### What is expected
Copy exactly the line containing "right hip: (835, 630, 5)" and all the lines that follow it to the end of the records, minus the pictures.
####
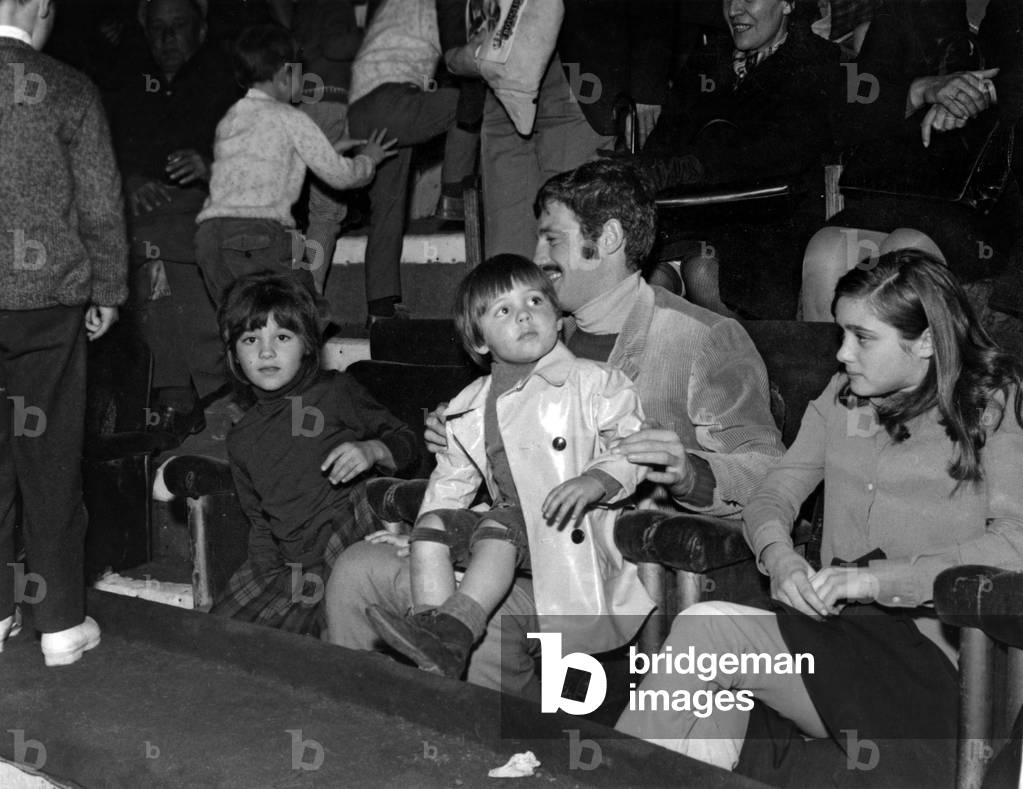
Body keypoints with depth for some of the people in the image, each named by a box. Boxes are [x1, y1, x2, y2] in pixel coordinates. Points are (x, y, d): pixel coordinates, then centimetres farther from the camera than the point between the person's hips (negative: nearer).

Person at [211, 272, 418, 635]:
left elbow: (405, 442, 5)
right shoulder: (241, 439, 17)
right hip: (289, 566, 6)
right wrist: (269, 571, 6)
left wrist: (371, 450, -16)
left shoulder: (335, 392, 2)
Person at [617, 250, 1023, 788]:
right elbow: (774, 495, 15)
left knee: (706, 627, -23)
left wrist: (878, 578, -20)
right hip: (835, 630, 5)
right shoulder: (843, 396, 16)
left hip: (929, 660, -5)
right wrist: (780, 558, -9)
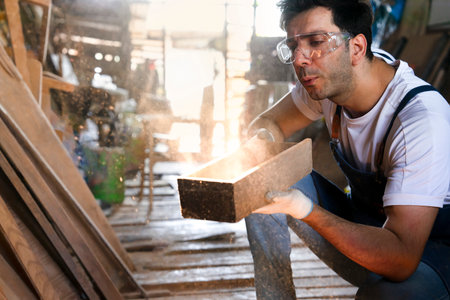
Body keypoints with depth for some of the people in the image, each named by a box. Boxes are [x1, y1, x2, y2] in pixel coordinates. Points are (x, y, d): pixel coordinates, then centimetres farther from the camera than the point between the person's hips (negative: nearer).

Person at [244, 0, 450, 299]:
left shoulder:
####
### Solution to this problem
right hip: (835, 630, 5)
right shoulder: (843, 396, 16)
left hip: (929, 660, -5)
right wrist: (780, 558, -9)
Body keypoints with depth for some of the people in the image, each named by a box. Boxes are [x1, y1, x2, y2] in pixel coordinates. Points are (x, y, d): pixel coordinates, then centimetres farther from the camera than the point between the person's hips (negative: nearer).

Person at [244, 0, 450, 299]:
left shoulder:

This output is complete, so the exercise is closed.